• Material provided:
>>>>>

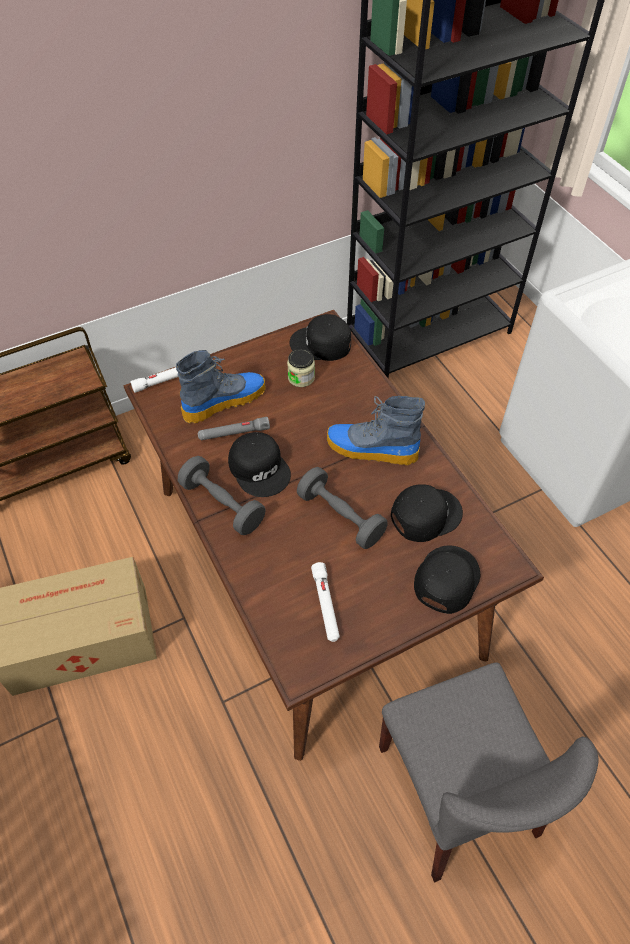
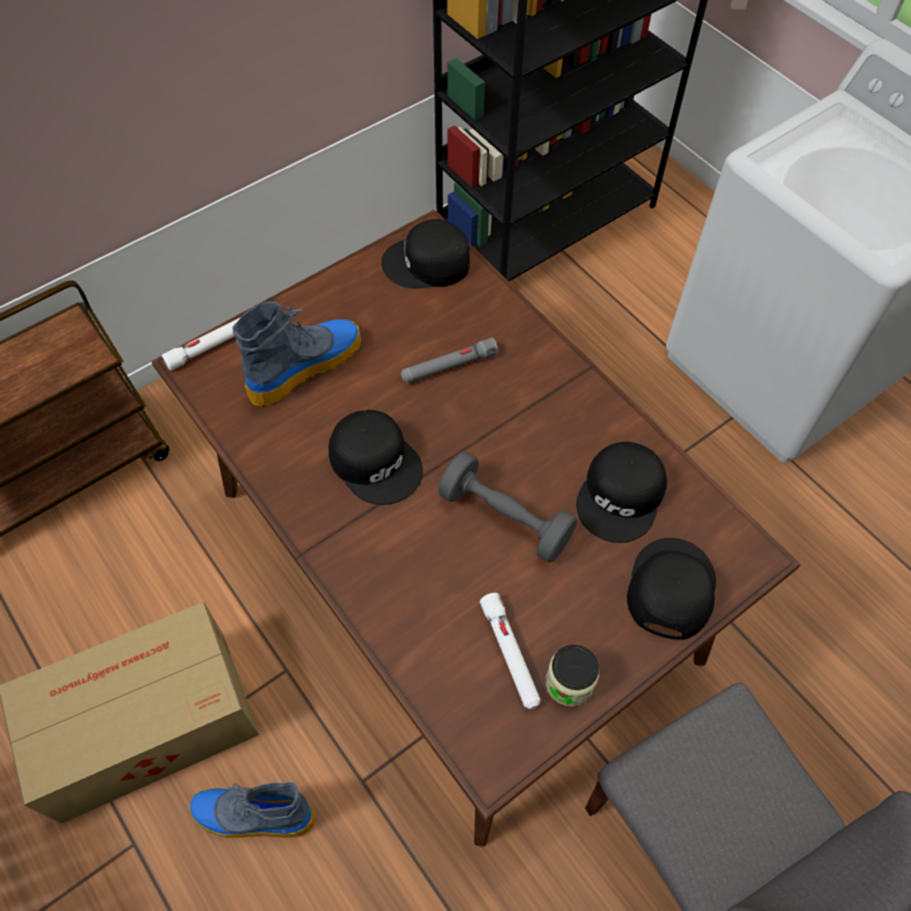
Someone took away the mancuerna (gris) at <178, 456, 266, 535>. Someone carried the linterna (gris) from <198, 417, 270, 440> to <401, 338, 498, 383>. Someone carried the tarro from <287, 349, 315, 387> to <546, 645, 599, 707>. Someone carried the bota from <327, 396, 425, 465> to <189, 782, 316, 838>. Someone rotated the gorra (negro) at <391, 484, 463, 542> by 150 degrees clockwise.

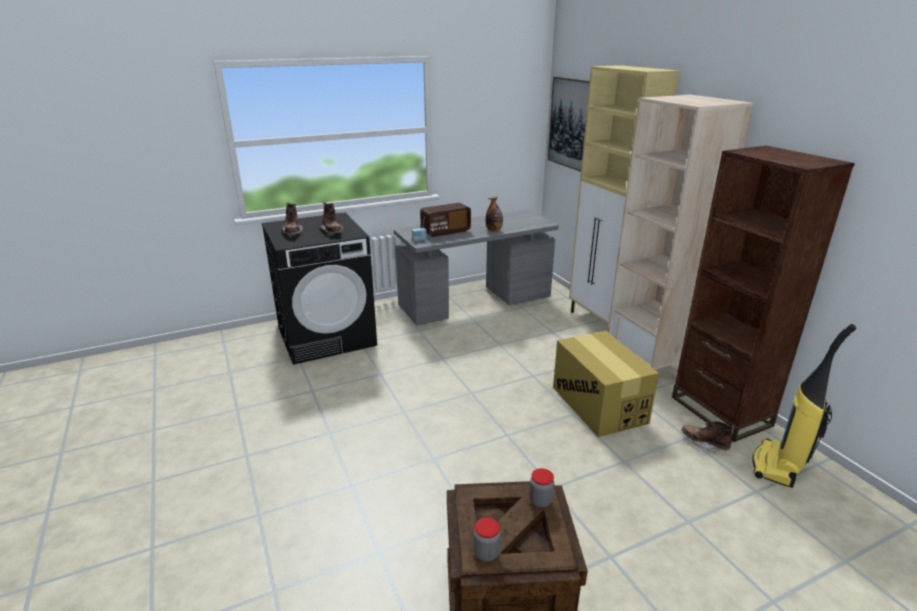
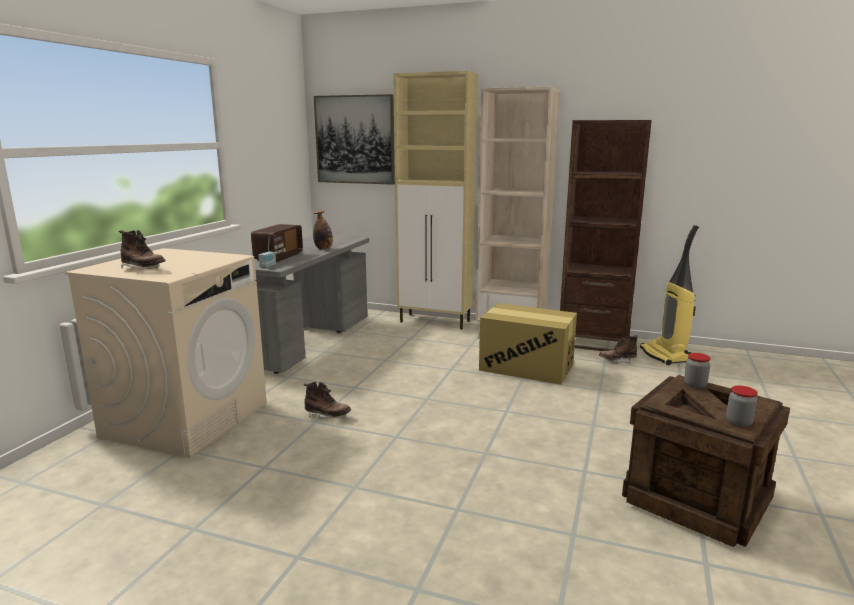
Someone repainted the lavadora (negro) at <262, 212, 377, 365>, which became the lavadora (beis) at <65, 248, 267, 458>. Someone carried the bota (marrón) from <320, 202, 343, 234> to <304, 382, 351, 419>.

<<<<<
>>>>>

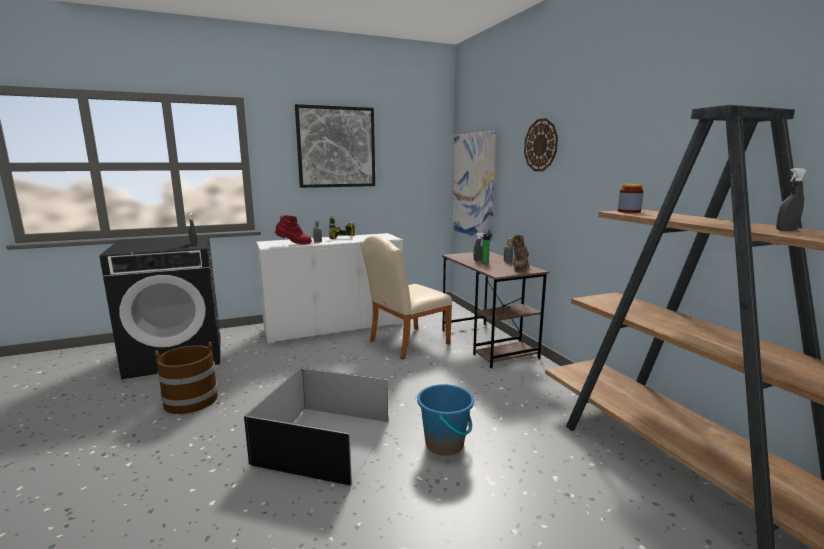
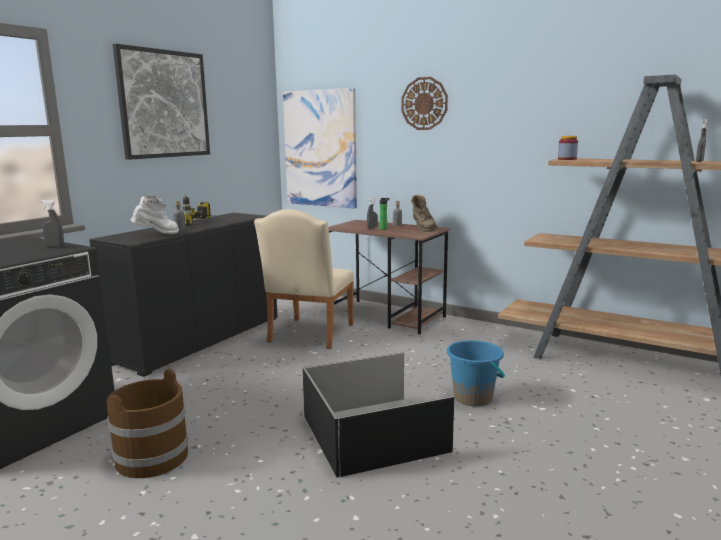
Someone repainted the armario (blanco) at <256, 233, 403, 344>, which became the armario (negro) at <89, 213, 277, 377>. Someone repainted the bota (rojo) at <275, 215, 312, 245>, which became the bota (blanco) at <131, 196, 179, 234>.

<<<<<

• Description of the task:
Find "carried" in the preceding records. Copy each line that holds it.

• Solution below:
Someone took away the mancuerna (gris) at <178, 456, 266, 535>. Someone carried the linterna (gris) from <198, 417, 270, 440> to <401, 338, 498, 383>. Someone carried the tarro from <287, 349, 315, 387> to <546, 645, 599, 707>. Someone carried the bota from <327, 396, 425, 465> to <189, 782, 316, 838>. Someone rotated the gorra (negro) at <391, 484, 463, 542> by 150 degrees clockwise.
Someone repainted the lavadora (negro) at <262, 212, 377, 365>, which became the lavadora (beis) at <65, 248, 267, 458>. Someone carried the bota (marrón) from <320, 202, 343, 234> to <304, 382, 351, 419>.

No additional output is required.